Repeat exactly the lines from the start of the entries below through the line containing "creating custom designs.". Omit the rest.

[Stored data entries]
────────

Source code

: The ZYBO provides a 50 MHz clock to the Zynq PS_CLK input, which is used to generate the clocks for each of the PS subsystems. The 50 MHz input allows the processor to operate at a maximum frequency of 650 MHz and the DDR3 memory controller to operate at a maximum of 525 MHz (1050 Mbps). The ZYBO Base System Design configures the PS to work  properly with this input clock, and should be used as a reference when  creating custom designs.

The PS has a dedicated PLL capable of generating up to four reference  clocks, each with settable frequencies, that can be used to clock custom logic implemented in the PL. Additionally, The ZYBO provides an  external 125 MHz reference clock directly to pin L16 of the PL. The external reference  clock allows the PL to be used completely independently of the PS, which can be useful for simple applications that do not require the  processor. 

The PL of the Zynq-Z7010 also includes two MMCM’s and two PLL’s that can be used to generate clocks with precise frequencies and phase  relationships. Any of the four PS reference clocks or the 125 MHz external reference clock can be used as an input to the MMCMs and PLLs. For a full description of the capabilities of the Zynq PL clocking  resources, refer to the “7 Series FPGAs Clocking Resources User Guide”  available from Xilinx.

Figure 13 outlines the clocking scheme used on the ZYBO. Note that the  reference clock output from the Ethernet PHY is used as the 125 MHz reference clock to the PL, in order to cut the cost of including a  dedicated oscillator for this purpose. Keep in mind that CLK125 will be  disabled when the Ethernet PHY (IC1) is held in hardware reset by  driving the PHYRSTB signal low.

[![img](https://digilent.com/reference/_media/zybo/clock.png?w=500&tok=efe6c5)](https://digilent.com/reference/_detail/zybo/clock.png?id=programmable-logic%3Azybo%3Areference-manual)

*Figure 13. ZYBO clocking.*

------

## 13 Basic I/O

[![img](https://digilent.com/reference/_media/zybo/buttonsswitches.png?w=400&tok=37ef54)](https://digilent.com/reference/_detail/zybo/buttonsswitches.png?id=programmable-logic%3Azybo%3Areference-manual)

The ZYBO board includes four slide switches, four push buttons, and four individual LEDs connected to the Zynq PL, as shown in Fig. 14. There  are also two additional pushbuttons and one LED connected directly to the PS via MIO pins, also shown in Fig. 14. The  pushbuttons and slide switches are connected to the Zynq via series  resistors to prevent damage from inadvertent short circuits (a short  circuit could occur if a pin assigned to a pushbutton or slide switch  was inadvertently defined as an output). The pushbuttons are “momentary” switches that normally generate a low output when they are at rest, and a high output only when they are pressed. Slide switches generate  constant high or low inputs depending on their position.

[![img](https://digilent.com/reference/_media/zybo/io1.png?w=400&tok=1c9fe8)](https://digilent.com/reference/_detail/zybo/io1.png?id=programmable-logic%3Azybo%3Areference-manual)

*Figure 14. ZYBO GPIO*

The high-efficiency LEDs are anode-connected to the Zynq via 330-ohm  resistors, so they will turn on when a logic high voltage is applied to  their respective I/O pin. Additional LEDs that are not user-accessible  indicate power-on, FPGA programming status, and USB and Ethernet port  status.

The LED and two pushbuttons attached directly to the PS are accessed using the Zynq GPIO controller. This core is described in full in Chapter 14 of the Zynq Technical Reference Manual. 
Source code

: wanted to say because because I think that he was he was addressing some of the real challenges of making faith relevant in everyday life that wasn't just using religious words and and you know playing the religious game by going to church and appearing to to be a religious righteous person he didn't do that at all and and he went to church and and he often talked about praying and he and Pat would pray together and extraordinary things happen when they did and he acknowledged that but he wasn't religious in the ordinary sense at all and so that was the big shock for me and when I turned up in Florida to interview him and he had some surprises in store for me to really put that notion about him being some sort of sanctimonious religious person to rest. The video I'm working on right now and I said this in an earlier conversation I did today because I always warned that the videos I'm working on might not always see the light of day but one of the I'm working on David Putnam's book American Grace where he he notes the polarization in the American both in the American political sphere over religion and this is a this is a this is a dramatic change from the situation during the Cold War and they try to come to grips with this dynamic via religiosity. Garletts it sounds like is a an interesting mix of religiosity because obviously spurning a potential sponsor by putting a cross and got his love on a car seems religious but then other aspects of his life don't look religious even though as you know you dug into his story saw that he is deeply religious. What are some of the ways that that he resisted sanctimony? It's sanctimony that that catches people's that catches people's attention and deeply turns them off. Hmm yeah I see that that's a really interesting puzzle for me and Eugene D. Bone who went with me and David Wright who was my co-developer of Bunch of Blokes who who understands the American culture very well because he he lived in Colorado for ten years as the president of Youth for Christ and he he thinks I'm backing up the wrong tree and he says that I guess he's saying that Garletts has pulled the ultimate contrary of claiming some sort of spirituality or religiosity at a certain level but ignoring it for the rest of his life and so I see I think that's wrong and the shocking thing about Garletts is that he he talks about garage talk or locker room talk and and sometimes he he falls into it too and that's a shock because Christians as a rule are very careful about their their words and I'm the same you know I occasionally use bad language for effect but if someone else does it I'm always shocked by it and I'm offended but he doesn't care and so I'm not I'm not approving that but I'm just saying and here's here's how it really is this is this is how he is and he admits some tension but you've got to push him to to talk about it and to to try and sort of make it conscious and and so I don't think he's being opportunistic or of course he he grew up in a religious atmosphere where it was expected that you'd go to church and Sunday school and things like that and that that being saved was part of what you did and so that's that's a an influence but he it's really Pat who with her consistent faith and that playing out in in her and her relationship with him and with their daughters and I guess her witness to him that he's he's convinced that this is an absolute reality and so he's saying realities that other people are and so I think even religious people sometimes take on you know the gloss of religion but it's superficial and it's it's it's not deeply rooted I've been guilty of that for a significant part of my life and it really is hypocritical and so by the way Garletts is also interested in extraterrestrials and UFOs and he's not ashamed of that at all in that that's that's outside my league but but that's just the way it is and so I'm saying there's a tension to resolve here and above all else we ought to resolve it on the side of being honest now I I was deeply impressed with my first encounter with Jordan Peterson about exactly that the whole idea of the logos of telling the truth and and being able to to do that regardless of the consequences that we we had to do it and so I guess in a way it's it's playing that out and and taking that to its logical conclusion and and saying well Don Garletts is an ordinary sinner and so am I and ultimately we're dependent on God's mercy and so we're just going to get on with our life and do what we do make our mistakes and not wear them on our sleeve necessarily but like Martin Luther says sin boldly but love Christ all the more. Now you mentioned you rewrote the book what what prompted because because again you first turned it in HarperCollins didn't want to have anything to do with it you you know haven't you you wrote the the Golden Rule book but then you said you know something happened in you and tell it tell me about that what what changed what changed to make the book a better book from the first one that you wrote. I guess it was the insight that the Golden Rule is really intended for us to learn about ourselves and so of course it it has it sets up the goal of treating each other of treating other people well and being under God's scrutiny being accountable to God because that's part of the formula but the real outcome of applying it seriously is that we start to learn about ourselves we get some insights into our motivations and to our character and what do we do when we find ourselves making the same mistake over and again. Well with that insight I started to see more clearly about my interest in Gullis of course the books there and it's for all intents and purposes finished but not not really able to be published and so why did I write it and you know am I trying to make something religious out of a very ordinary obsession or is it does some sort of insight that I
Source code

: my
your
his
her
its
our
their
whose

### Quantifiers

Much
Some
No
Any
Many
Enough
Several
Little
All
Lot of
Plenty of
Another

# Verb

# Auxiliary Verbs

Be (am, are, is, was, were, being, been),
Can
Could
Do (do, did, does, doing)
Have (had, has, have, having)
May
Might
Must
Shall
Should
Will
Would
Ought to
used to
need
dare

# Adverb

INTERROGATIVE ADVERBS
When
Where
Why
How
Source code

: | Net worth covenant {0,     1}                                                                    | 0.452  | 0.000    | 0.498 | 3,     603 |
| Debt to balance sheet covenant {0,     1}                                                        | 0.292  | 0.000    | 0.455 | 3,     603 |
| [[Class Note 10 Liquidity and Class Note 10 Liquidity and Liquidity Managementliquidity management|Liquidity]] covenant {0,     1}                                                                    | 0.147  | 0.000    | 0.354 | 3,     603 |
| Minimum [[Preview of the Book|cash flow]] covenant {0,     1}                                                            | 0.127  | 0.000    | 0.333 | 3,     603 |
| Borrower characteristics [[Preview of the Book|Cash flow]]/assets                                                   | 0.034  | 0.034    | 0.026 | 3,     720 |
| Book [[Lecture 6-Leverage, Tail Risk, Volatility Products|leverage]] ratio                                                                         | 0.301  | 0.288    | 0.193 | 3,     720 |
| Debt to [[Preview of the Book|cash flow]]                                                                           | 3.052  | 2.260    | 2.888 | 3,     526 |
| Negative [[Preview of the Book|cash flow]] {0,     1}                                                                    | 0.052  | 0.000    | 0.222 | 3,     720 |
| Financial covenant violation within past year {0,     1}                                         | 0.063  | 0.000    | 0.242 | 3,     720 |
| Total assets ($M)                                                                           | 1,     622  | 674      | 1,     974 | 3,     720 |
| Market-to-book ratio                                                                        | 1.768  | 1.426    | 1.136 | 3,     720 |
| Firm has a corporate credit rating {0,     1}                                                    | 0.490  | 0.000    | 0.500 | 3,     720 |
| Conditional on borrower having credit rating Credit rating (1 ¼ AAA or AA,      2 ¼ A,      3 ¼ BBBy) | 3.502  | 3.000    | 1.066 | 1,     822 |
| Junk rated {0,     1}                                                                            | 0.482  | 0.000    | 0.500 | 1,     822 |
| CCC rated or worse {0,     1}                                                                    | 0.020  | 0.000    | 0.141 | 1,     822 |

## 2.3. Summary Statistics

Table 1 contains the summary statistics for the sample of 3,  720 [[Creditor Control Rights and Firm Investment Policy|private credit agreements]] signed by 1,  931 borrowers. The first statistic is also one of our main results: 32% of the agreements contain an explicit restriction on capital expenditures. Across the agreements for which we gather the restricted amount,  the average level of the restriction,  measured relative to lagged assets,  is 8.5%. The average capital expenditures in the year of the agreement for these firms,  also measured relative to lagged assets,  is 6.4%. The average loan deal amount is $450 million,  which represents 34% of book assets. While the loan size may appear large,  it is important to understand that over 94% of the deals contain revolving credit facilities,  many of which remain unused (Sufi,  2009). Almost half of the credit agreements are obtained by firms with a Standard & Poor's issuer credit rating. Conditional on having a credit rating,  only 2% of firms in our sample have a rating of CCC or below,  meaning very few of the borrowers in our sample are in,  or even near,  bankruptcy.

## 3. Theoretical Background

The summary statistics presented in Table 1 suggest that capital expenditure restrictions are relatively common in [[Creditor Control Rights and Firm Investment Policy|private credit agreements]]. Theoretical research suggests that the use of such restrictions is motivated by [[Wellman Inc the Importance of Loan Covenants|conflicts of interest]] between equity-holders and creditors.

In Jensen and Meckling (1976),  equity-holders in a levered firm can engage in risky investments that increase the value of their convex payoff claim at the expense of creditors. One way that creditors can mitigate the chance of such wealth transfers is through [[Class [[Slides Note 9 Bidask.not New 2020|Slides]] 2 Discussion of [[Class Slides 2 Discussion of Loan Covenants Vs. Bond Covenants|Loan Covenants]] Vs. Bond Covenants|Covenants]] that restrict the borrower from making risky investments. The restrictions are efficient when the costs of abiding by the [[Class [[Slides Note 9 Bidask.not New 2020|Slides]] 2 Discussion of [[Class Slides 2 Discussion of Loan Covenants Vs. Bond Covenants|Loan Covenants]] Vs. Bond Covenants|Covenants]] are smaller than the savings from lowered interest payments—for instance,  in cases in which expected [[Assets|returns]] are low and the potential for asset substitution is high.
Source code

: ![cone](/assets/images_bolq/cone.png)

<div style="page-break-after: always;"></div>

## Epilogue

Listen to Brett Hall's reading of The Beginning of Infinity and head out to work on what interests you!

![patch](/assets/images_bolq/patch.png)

────────

Response -
Source code

: The ZYBO provides a 50 MHz clock to the Zynq PS_CLK input, which is used to generate the clocks for each of the PS subsystems. The 50 MHz input allows the processor to operate at a maximum frequency of 650 MHz and the DDR3 memory controller to operate at a maximum of 525 MHz (1050 Mbps). The ZYBO Base System Design configures the PS to work  properly with this input clock, and should be used as a reference when  creating custom designs.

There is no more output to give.